Here are three of the world-class African safari destinations that are malaria-free.
Addo Elephant Park
This scenic national park with a lush evergreen forest of 125,000 hectares is home to 500 free-roaming elephants. It includes:
- The Big Five
- Red Hartbeest
- Over 400 bird species
- Endemic flightless dung beetle
- South Africa’s second-largest penguin colony
- Southern right whales
- Great White sharks
There are a variety of accommodation choices in and around the Addo Elephant Park. The accommodations range from:
- Forest cabins
- Pitched tents
- Camping spots
Madikwe Game Reserve
Only 3-5 hours drive from Oliver Thambo International Airport on the border of Botswana, this is a must-visit game reserve. Apart from the big five, this park is famous for its thriving population of wild dogs. It also has the following:
- 40 species of birds
Accommodation options – Located on the reserve are a large selection of lodges and camps. The most popular are the lovely Jaci’s Lodge. There are also the:
- Mateya Safari Lodge
- Madikwe Safari Lodge
- Little Madikwe Hills
Etosha National Park
Although it is a low-malaria risk area, the park is free of malaria from July to September. These dry months are excellent for game viewing.
The white of the salt pans is a dramatic backdrop where the game congregates around the waterholes. Besides the big five, you can view the following game:
Accommodation options – Etosha has three main campsites with the following options:
- Camping facilities
- High-end bungalows
- Luxury lodge at the main gate
3 Best Insect Repellents for Your Safari
Various types of mosquitoes transmit different infections and also bite at different times of the day. The mosquito that spreads malaria is active from dusk to dawn. Bites can be avoided by taking preventative measures before sundown. Mosquitoes that spread other diseases such as yellow fever, dengue fever and Zika virus are more active in the day.
Here is a list of three preferred mosquito repellent products that are most effective for your African Safari:
DEET (N,N-Diethyl-m-tolumide) – One of the most effective mosquito repellents for most mosquito species.
DEET is a well-known effective (broad-spectrum) repellent against mosquito bites. Clinical trials have shown a low risk of adverse effects when DEET is applied according to manufacturers’ instructions. It’s important to take care not to inhale or ingest during application and not to use products with a concentration of over 50%. Unless known to be allergic, DEET can be used by pregnant women and children over two months of age.

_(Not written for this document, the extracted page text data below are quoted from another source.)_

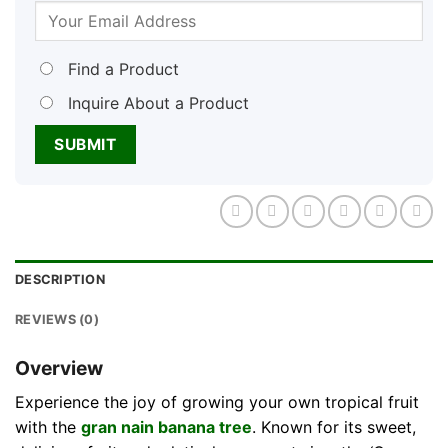
Find a Product
Inquire About a Product
DESCRIPTION
REVIEWS (0)
Overview
Experience the joy of growing your own tropical fruit
with the
gran nain banana tree
. Known for its sweet,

Icaridin (Picaridin) – (KBR3023) (1piperidinecarboxylic acid,(2 hydroxyethyl) 2–,1-methyl-propylester) Apply according to manufacturer’s instruction.
Lemon Eucalyptus – (p-menthane 3,8 diol, or PMD) used in place of DEET. Lemon eucalyptus 30% is as effective as 30% DEET and is deemed much safer than DEET. Apply this product more often as it has a shorter protective period.

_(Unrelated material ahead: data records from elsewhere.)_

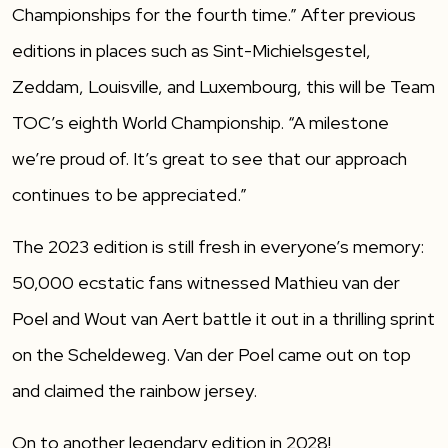
Championships for the fourth time.” After previous
editions in places such as Sint-Michielsgestel,
Zeddam, Louisville, and Luxembourg, this will be Team
TOC’s eighth World Championship. “A milestone
we’re proud of. It’s great to see that our approach
continues to be appreciated.”
The 2023 edition is still fresh in everyone’s memory:
50,000 ecstatic fans witnessed Mathieu van der
Poel and Wout van Aert battle it out in a thrilling sprint
on the Scheldeweg. Van der Poel came out on top
and claimed the rainbow jersey.
On to another legendary edition in 2028!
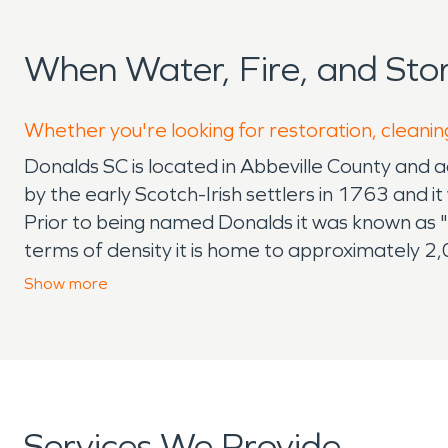
When Water, Fire, and St
Whether you're looking for restoration, cleanin
Donalds SC is located in Abbeville County and 
by the early Scotch-Irish settlers in 1763 and i
Prior to being named Donalds it was known as 
terms of density it is home to approximately 2,
are drawn to the areas diverse geography, lar
Show
more
and servicing the community by providing emerg
big or too small and the core of our work has 
community for 20+ years and have built many lon
of our original customers which is incredibly g
predict which makes it critically important to k
Services We Provide
SERVPRO provides emergency services 7 days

Clothes to Wear to Avoid Mosquito Bites on Safari
It is a good idea to cover as much skin as possible when visiting a mosquito-risk area. Mosquitoes can’t bite through loose clothing. The following clothing can protect you from those nasty bites:
- High-neck shirts or neck scarves
- Long-sleeved shirts
- Long pants
- Long skirts
- Lightweight fabrics (for the hot environment
- Avoid dark colors or very bright colors
It is a good idea to spray clothing with a pyrethroid insecticide such as permethrin. All outdoor suppliers keep kits and sprays for outdoor travel. Always follow the manufacturers’ instructions.
By researching the malaria areas, wearing protective clothing, taking anti-malarial medication and wearing mosquito repellent, you can eliminate the risk of contracting malaria and can enjoy a wonderful African Safari.